The DS3 Racing and chequerboard logo on the flanks is repeated, much larger, on the roof, the better to alert passing helicopters. The carbonfibre you see all over it is real, and expensive. On the white-and-grey version, the front grille is made of the lightweight, ultra-strong weave as well as the wheelarch extensions. It's expensive stuff, and one reason why the DS3 Racing is £23,100.

So, what exactly is this Racing car? It's the brainchild of Citroë* Racing, the motorsport division which builds Citroën's crushingly successful World Rally cars. Its 1.6-litre, turbocharged, direct-injection engine produces a healthy 207bhp, quite an increase over the standard DSport's 154bhp. Recalibrated electronics, higher turbo boost and a freer-flowing exhaust are the chief power-liberators.

Those striking 18in wheels sit 15mm further out than normal. This, together with firmer springs and dampers (more so at the rear) and a 15mm lower ride height, should make this DS3 yet more chuck-aboutable than the already frisky DSport version.
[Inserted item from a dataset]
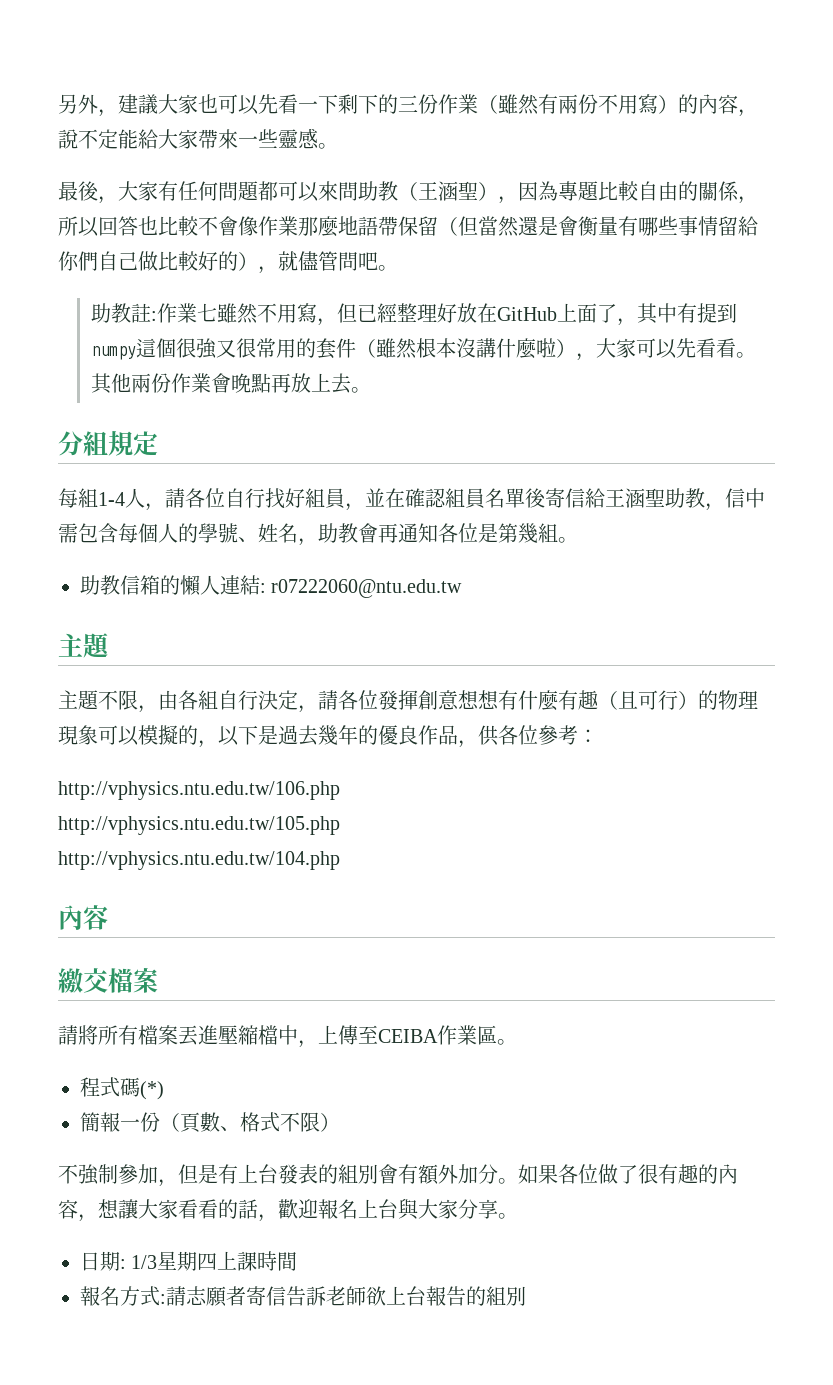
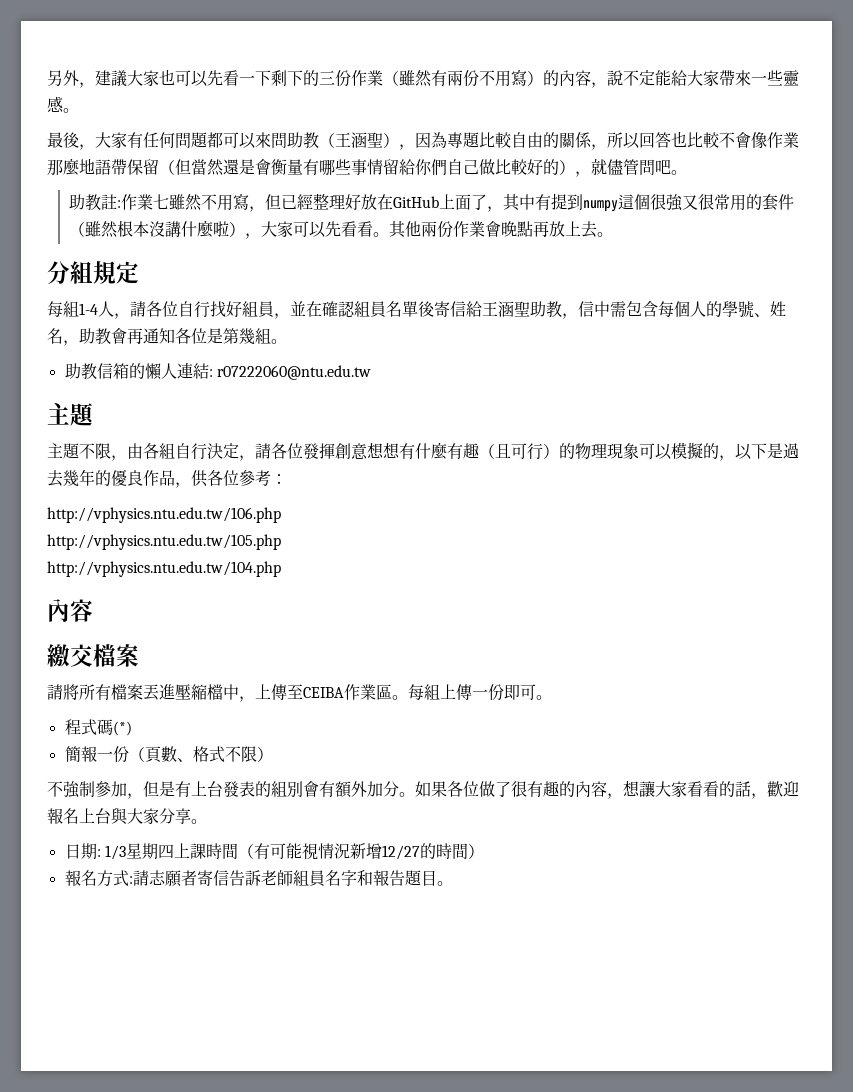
(517, 1042) none -> [408,684,552,701] 每組上傳一份即可。
(298, 1261) none -> [237,843,484,860] （有可能視情況新增12/27的時間）
[366,1286,526,1306] 欲上台報告的組別 -> [292,870,453,886] 組員名字和報告題目。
The carbonfibre theme continues inside, and the orange cars get a matching dashboard. The front seats are racy-looking, and the thick-rimmed steering wheel is almost too busy in its design to hold in a relaxed way.

There will be just 200 DS3 Rs sold in the UK, one-10th of the total production run of 2,000. Why so few? It's not just because the DS3 Racing is an image-building exercise, designed to create desire for other DS3s. There's a more pragmatic reason, which is that a carmaker can build no more than 1,000 examples of a new derivative if it is to avoid costly recertification.

To build 2,000 examples, Citroë* Racing has created two slightly different DS3 Rs with fractionally different engine calibrations, one with a whisker more power – not that a driver can detect the difference. Which one you'll get if you buy a DS3 R is something you need neither know nor worry about.

For a lover of small, feisty French hatchbacks like me, the DS3 Racing's arrival is wonderful news. Given Peugeot-Citroën's recent return to the form that made my own 24-year-old 205 GTI still one of the greatest hot hatchbacks ever made, the DS3 Racing should be an absolute cracker.

Certainly its engine sounds great, with its deep, slightly crackly exhaust note. It has a strong, big-hearted thrust at low engine speeds not found in the Clio, which makes really rapid progress less effort-heavy to the extent that it doesn't feel quite as fast as it is. That's no bad thing. In corners it stays flat and grips hard.

But there is something missing: a transparency, a dialogue, the instant responsiveness that marks a Clio or my 205. The electric power-steering system has been retuned for the DS3 R, to give it a sharper feel around the straight-ahead, but it's not enough. The problem is not so much the weighting of the steering, more that it doesn't change convincingly with the changing forces acting on the front wheels.

Accelerate hard in a bend, or turn more tightly, and the steering should get heavier. It doesn't, and it's disconcerting. Accelerate hard on an undulating road, and the front wheels tug the DS3 R from side to side in a bout of the "torque steer" once all too common in powerful cars with front-wheel drive. Yet you feel none of this through the steering. That's disappointing. So is the fact that bumpy roads make the suspension chop and fidget in a way the Peugeot-Citroë* engineers used to be so good at avoiding. A Mini Cooper S JCW is worse here, but a Clio copes and so does a DS3 DSport. I love the idea of the DS3 Racing, but I couldn't live with one. It's an opportunity mishandled. And I'm rather sad about that.

The rivals

Mini Cooper S John Cooper Works: from £22,320, 211bhp, 169g/km. Slightly faster, slightly thirstier, even bouncier on bad roads. Great fun but steering is glutinous in Sport mode.

Renault sport Clio 200: from £16,810, 200bhp, 190g/km. Price buys relatively austere Cup version, two posher ones available. Sharp, revvy, non-turbo engine, best handling and ride.

Seat Ibiza Cupra: £17,550, 180bhp, 148g/km. 1.4 litre engine has turbo and supercharger, great power delivery, enjoyable handling, decent ride. Sequential DSG gearbox spoils it.